On Aug 4, 2011, at 1:55 PM, Jardel Weyrich wrote: The problem I see is that you can't assume system A would be faster with timing mechanism X, or system B with timing mechanism Z. This may vary from device to device. I believe this is not something that can be reliably solved without querying the actual system at runtime.
See
yrs, jardel
On Thu, Aug 4, 2011 at 4:01 PM, Dave Hart <hart@xxxxxxx> wrote:
On Thu, Aug 4, 2011 at 18:36 UTC, Nick Mathewson <nickm@xxxxxxxxxxxxx> wrote:
> Hmmm. So as near as I can tell, coming out of this whole discussion, I
> can see a few options for Libevent 2.1:
>
> * Make no changes in the code, but suggest to people that they should
> be using EVENT_BASE_FLAG_NO_CACHE_TIME if they are running on a
> platform where time checking is very quick and they care about very
> accurate timing.
>
> * Do a slightly inaccurate guess about what operating system types
> we're on, and always disable time cacheing on places like Linux/OSX.

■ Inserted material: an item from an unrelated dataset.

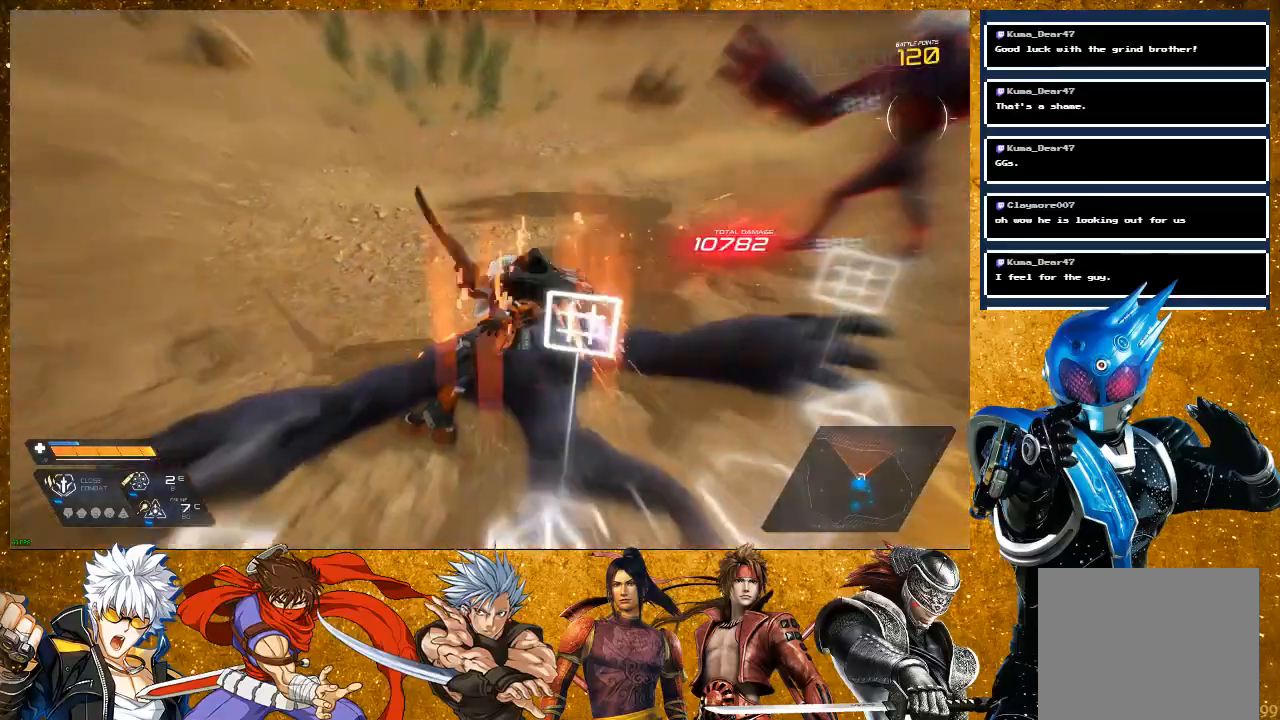
{"buttons": [], "left_stick": "right", "right_stick": "center", "events": [[67, "SQUARE", "down"], [200, "SQUARE", "up"], [217, "left_stick", "right"], [350, "SQUARE", "down"], [467, "SQUARE", "up"]]}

> This will create problems like Nicholas mentions above.
>
> * Probe somehow (probably at runtime) to determine whether we're
> someplace that has fast time checking or not.
>
> Option 1 requires no code changes; option 2 is easy; option 3 will
> mean more work tracking down which versions of what are fast, and
> figuring out how to probe correctly, and is more work than I know if I
> can do personally on this.
Option 3 seems like the only sane approach to attempting to
heuristically decide whether or not to cache time-of-day.
Configure-time checks could mislead, as the runtime system may have
binary-compatible but very different behavior, such as Linux due to
different underlying timesource selection.
I'm not sure what you mean about tracking down which versions of what
are fast, though. Can't you simply test the same path libevent will
use to fetch the time? The decision to use CLOCK_MONOTONIC vs.
gettimeofday() could be taken first, then a few queries in a row of
the clock via the selected mechanism and some threshold used to decide
whether to cache or not (perhaps with a way to force the choice, in
case). If the trapping clock reads are 100x slower than the mapped +
TSC approaches, a sane threshold that's reasonably future-proof seems
achievable.
I'm not volunteering to do this, either, I'm afraid.